__What you need to do__.
Quote the discussion of legacy and athlete preferences at Harvard below word for word, from "I am glad to" up to and including "holistic college reviewing.".

__Page extract__.
━━━
"Legacy and Athlete Preferences at Harvard"

Peter Arcidiacono, the Duke professor who was the expert witness for Students for Fair Admissions in the Harvard case, has now (with co-authors) produced a paper on the subject entitled “Legacy and Athlete Preferences at Harvard”.
(http://public.econ.duke.edu/~psarcidi/legacyathlete.pdf). This is the abstract:

“The lawsuit Students For Fair Admissions v. Harvard University provided an unprecedented look at how an elite school makes admissions decisions. Using publicly
released reports, we examine the preferences Harvard gives for recruited athletes, legacies, those on the dean’s interest list, and children of faculty and staff (ALDCs). Among
white admits, over 43% are ALDC. Among admits who are African American, Asian
American, and Hispanic, the share is less than 16% each. Our model of admissions
shows that roughly three quarters of white ALDC admits would have been rejected if
they had been treated as white non-ALDCs. Removing preferences for athletes and
legacies would significantly alter the racial distribution of admitted students, with the
share of white admits falling and all other groups rising or remaining unchanged.”

Thanks for posting. Should be fun reading.

I am glad to see that the Harvard data is continuing to be analyzed. “Holistic” has always been a sham in the sense that its true workings are nothing like what it has been sold as.

LOL. I’d venture most folks dissing holistic have never been a direct part of holistic college reviewing.

From the paper, p. 3:

Anyone with common sense always understood that legacies are weaker than the average unhooked student, but it is nice to see confirmation. What perhaps most people fail to grasp is just how much weaker they must be.
━━━
__Records supplied__.
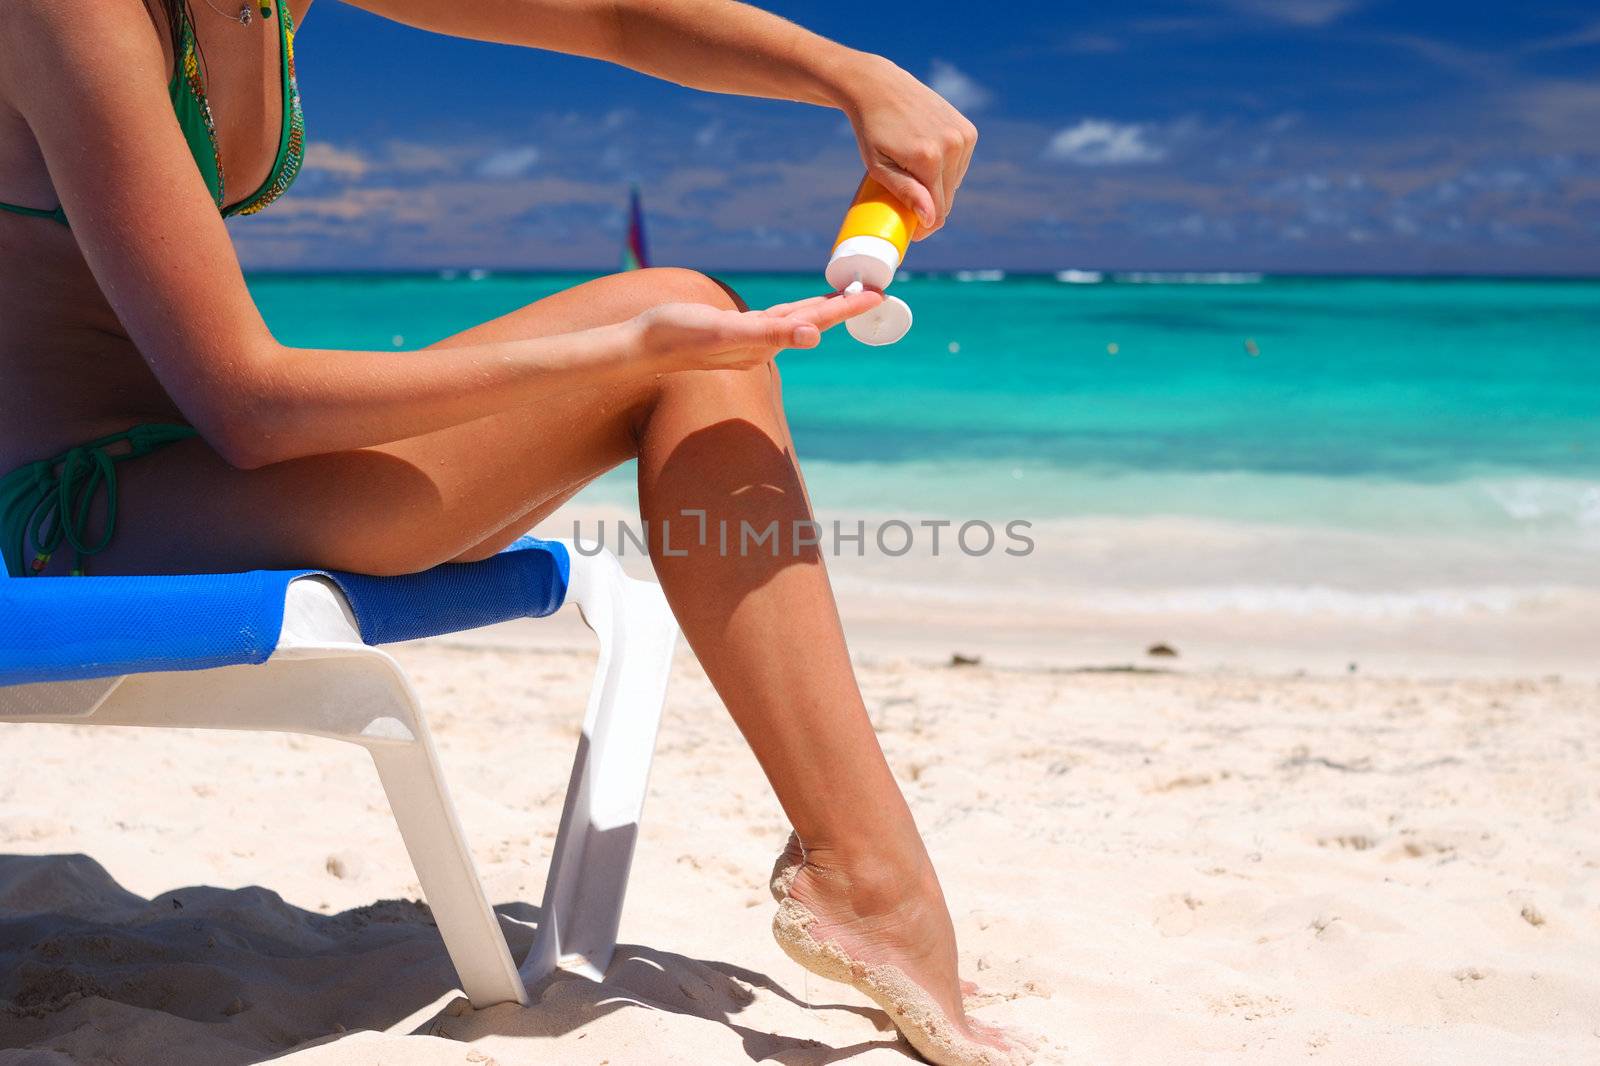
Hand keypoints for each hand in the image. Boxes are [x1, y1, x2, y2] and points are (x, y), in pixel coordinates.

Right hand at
━━━
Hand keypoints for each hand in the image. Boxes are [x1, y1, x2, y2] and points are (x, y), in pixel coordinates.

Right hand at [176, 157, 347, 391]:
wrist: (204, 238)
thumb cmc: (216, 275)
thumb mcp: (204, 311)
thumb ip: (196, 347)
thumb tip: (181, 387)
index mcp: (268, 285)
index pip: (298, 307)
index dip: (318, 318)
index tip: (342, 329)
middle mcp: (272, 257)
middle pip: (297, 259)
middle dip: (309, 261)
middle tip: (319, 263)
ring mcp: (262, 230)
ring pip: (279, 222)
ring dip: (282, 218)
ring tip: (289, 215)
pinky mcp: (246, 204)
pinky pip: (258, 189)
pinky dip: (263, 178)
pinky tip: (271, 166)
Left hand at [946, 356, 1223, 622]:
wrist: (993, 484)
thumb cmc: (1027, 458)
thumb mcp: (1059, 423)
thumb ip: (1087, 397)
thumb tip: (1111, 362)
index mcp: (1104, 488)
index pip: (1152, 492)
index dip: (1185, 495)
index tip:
━━━
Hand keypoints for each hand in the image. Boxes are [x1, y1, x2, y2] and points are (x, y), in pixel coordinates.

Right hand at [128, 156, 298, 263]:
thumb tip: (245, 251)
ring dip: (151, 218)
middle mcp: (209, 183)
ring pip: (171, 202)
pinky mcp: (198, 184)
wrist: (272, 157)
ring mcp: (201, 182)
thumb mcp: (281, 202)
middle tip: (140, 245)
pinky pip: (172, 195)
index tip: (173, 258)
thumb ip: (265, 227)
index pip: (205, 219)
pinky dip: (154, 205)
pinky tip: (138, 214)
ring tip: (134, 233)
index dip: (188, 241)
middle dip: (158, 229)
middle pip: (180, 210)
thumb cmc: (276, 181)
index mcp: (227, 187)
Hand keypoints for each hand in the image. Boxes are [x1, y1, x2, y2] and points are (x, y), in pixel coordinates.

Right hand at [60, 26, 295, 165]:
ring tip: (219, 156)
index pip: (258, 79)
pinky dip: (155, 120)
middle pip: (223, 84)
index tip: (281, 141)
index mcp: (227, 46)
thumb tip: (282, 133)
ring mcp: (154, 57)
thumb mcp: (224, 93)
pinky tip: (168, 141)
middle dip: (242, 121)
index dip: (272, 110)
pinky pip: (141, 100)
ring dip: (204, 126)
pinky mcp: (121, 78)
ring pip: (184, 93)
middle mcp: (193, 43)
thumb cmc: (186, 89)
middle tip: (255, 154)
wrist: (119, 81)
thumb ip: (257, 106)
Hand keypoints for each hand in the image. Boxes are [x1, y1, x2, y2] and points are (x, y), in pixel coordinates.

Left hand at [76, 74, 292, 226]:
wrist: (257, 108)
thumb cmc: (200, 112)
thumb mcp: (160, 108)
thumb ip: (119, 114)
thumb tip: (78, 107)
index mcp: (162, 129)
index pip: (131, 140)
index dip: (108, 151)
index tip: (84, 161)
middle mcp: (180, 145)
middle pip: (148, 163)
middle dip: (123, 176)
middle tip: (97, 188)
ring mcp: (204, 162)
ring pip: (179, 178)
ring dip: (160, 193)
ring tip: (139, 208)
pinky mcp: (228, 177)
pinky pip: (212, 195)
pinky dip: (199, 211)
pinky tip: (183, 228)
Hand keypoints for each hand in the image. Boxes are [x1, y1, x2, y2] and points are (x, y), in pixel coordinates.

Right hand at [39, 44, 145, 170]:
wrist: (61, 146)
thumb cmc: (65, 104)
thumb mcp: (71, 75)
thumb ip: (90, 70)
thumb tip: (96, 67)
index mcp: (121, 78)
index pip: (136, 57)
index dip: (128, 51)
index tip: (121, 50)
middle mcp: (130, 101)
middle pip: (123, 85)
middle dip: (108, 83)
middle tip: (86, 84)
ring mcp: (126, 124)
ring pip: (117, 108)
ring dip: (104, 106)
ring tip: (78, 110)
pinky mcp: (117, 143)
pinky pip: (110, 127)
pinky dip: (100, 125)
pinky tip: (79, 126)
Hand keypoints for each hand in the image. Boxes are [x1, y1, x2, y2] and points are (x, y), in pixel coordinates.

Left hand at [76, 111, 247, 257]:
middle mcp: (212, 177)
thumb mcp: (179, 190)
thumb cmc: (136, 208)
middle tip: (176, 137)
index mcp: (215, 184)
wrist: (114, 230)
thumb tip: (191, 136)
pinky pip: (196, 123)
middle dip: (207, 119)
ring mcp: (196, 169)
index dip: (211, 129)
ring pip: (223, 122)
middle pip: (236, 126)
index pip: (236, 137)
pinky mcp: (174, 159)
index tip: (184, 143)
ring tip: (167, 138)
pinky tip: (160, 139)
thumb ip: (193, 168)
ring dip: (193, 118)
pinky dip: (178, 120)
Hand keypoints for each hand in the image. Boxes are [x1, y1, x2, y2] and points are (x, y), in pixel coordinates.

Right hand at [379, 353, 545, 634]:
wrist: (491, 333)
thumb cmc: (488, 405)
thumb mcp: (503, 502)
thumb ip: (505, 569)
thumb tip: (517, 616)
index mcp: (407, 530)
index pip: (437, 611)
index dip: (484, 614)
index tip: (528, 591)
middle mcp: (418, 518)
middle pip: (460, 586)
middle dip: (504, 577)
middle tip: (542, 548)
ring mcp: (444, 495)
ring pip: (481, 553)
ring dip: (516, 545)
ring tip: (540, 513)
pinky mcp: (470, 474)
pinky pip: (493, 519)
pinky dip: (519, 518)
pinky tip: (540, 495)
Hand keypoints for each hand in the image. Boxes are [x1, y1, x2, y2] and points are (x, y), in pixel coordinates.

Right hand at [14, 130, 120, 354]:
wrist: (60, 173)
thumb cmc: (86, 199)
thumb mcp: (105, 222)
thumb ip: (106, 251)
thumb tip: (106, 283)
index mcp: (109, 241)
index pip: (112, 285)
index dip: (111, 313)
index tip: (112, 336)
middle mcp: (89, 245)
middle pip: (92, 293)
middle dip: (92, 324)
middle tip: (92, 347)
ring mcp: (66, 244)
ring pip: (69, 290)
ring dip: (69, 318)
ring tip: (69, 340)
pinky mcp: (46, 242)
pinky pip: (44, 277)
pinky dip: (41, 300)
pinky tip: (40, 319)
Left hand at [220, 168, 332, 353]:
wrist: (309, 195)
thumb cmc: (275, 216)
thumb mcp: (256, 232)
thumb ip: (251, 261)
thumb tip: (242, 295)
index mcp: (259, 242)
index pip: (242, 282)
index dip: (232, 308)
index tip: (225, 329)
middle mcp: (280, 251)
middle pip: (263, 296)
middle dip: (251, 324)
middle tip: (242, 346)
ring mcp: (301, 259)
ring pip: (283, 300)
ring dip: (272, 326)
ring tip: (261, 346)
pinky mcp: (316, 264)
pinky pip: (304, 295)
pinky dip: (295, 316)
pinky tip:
━━━
__Response to the task__.
I am glad to see that the Harvard data is continuing to be analyzed. “Holistic” has always been a sham in the sense that its true workings are nothing like what it has been sold as.

LOL. I’d venture most folks dissing holistic have never been a direct part of holistic college reviewing.